Record extracts:
────

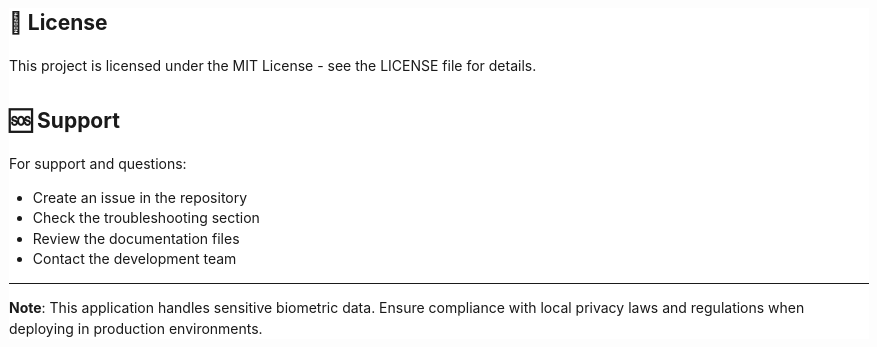 ## 📄 License

This project is licensed under the MIT License - see the LICENSE file for details.

## 🆘 Support

For support and questions:
- Create an issue in the repository
- Check the troubleshooting section
- Review the documentation files
- Contact the development team

---

**Note**: This application handles sensitive biometric data. Ensure compliance with local privacy laws and regulations when deploying in production environments.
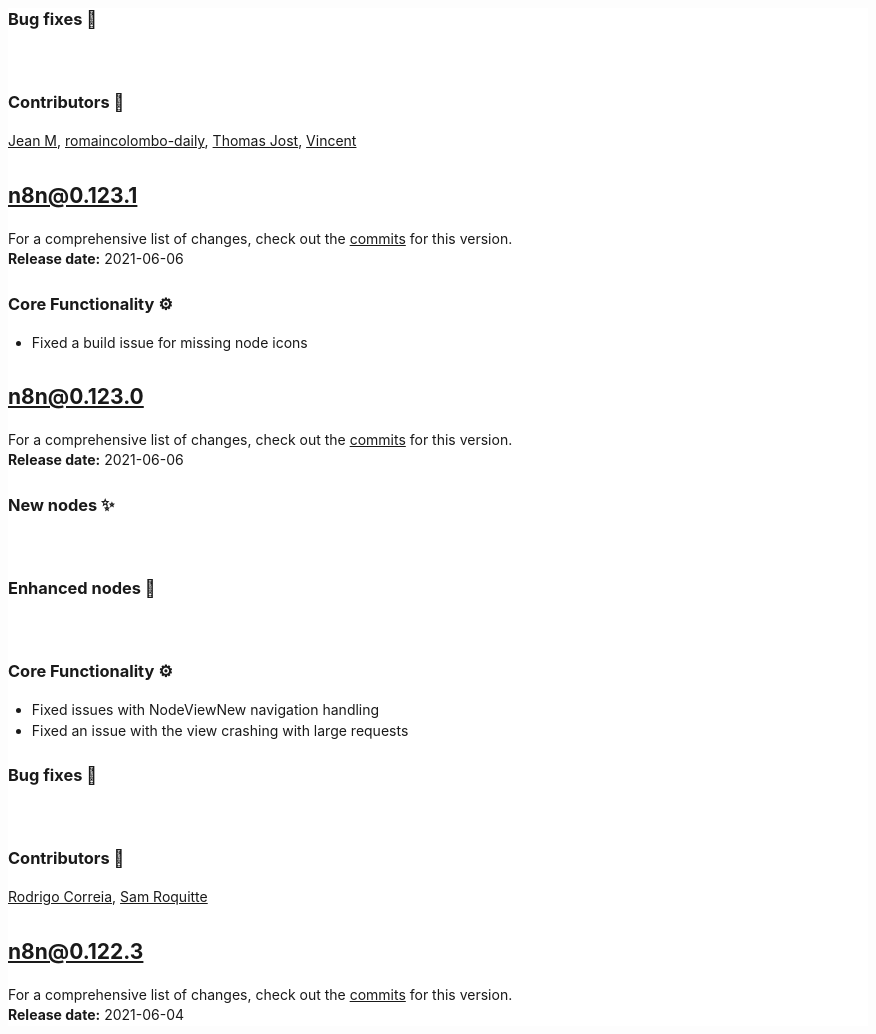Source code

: ### Bug fixes 🐛
<br />
<Changelog node="n8n-nodes-base.jira" title="Jira:" text="Fixed an issues with the API version and fixed an issue with fetching the custom fields for the Issue resource"/>

### Contributors 🙌

[Jean M](https://github.com/jemos), [romaincolombo-daily](https://github.com/romaincolombo-daily), [Thomas Jost](https://github.com/Schnouki), [Vincent](https://github.com/vbouchet31)

## n8n@0.123.1
For a comprehensive list of changes, check out the [commits](https://github.com/n8n-io/n8n/compare/n8n@0.123.0...n8n@0.123.1) for this version.<br />
**Release date:** 2021-06-06

### Core Functionality ⚙️
- Fixed a build issue for missing node icons

## n8n@0.123.0
For a comprehensive list of changes, check out the [commits](https://github.com/n8n-io/n8n/compare/n8n@0.122.3...n8n@0.123.0) for this version.<br />
**Release date:** 2021-06-06

### New nodes ✨
<br />
<Changelog node="n8n-nodes-base.git" title="Git" />
<Changelog node="n8n-nodes-base.microsoftToDo" title="Microsoft To Do" />

### Enhanced nodes 🚀
<br />
<Changelog node="n8n-nodes-base.pipedrive" title="Pipedrive:" text="Added a feature to fetch data from the Pipedrive API, added Search operation to the Deals resource, and added custom fields option"/>
<Changelog node="n8n-nodes-base.spotify" title="Spotify:" text="Added My Data resource"/>

### Core Functionality ⚙️
- Fixed issues with NodeViewNew navigation handling
- Fixed an issue with the view crashing with large requests

### Bug fixes 🐛
<br />
<Changelog node="n8n-nodes-base.awsTranscribe" title="ASW Transcribe:" text="Fixed issues with options"/>

### Contributors 🙌

[Rodrigo Correia](https://github.com/rodrigoscdc), [Sam Roquitte](https://github.com/samr28)

## n8n@0.122.3
For a comprehensive list of changes, check out the [commits](https://github.com/n8n-io/n8n/compare/n8n@0.122.2...n8n@0.122.3) for this version.<br />
**Release date:** 2021-06-04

────

Exercise aim:
Show a copy of each line from the records above in which the string "compare" occurs.

Answer section:
For a comprehensive list of changes, check out the [commits](https://github.com/n8n-io/n8n/compare/n8n@0.123.0...n8n@0.123.1) for this version.<br />
For a comprehensive list of changes, check out the [commits](https://github.com/n8n-io/n8n/compare/n8n@0.122.3...n8n@0.123.0) for this version.<br />
For a comprehensive list of changes, check out the [commits](https://github.com/n8n-io/n8n/compare/n8n@0.122.2...n8n@0.122.3) for this version.<br />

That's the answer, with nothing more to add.